· Use anti-virus, anti-spyware software and a firewall. Be sure to update these programs regularly.
· Use a password on your smartphone.
· Be careful in using free public Wi-Fi. Be sure not to connect to financial accounts or do online shopping at a public Wi-Fi.
· Change the passwords on your accounts, especially financial accounts, regularly. Some experts recommend changing passwords every 90 days.
· Monitor your online back and credit card accounts frequently.
But there are vulnerabilities in the physical world for your personal information. ID thieves often can be found in parking lots, dumpster diving, and trolling our mailboxes.
· Locking Mailbox. Mail thieves are often after your bank and credit card information. Credit card statements, utility bills, and health care information can be used to take your identity. Use a locking mailbox to send and receive your mail.

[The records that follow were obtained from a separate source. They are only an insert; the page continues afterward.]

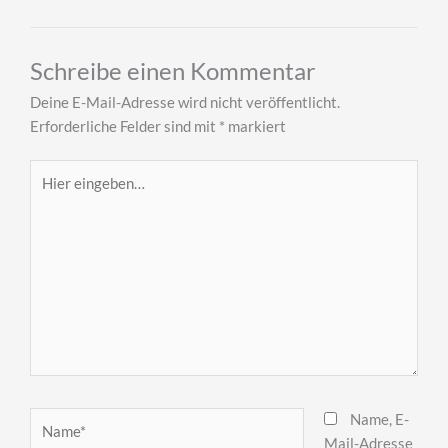
Schreibe einen Kommentar
Deine E-Mail-Adresse wird nicht veröffentlicht.
Erforderliche Felder sind mit
*
markiert
Hier
eingeben…
Name*
Name, E-
Mail-Adresse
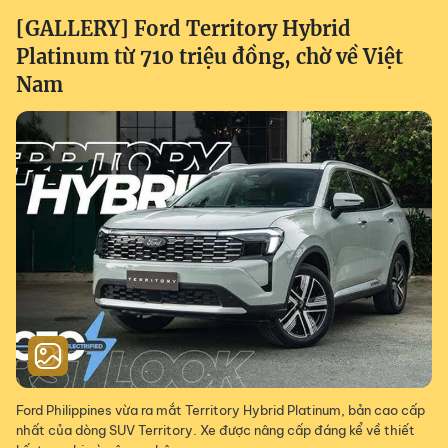
[GALLERY] Ford Territory Hybrid
Platinum từ 710 triệu đồng, chờ về Việt
Nam
Ford Philippines vừa ra mắt Territory Hybrid Platinum, bản cao cấp
nhất của dòng SUV Territory. Xe được nâng cấp đáng kể về thiết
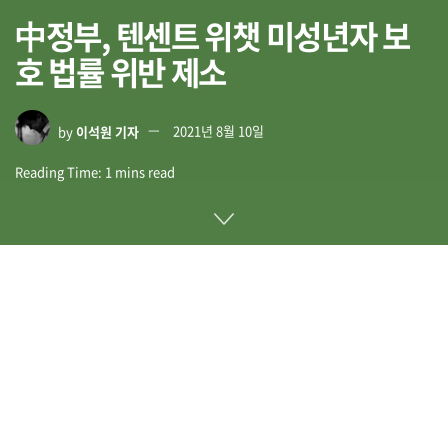
中정부, 텐센트 위챗 미성년자 보
호 법률 위반 제소
by
이석원 기자
2021년 8월 10일
Reading Time: 1 mins read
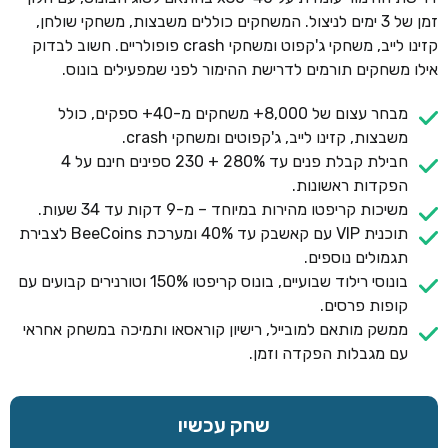
זמן של 3 ימים לניצול. המשחקים כוללים משבצות, משחקי שולחן,
קזינו לייב, משחקי ג'קפוט ומשחקי crash פופולריים. חשוב לבדוק
אילו משחקים תורמים לדרישת ההימור לפני שמפעילים בונוס.
מבחר עצום של 8,000+ משחקים מ-40+ ספקים, כולל
משבצות, קזינו לייב, ג'קפוטים ומשחקי crash.
חבילת קבלת פנים עד 280% + 230 ספינים חינם על 4
הפקדות ראשונות.
משיכות קריפטו מהירות במיוחד – מ-9 דקות עד 34 שעות.
תוכנית VIP עם קאשבק עד 40% ומערכת BeeCoins לצבירת
תגמולים נוספים.
בונוסי רילוד שבועיים, בונוס קריפטו 150% וטורנירים קבועים עם
קופות פרסים.
ממשק מותאם למובייל, רישיון קוראסאו ותמיכה במשחק אחראי
עם מגבלות הפקדה וזמן.
שחק עכשיו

· Shred Documents. Those same bills, bank statements and credit card statements can be used by ID thieves if you throw them in the garbage. Shred any documents with a bank/financial account number, credit card number, or your Social Security Number. Look for a micro-cut shredder. Documents that are run through a micro-cut shredder are the most difficult to put back together.
· Prevent a Car Prowl. Don’t leave anything visible when you leave your car. Car prowlers often find identity gold mines in parking lots and driveways when they find purses, wallets, checkbooks, mail, cell phones and laptops/tablet computers.
By taking these practical measures, you can help protect yourself from becoming a victim of identity theft.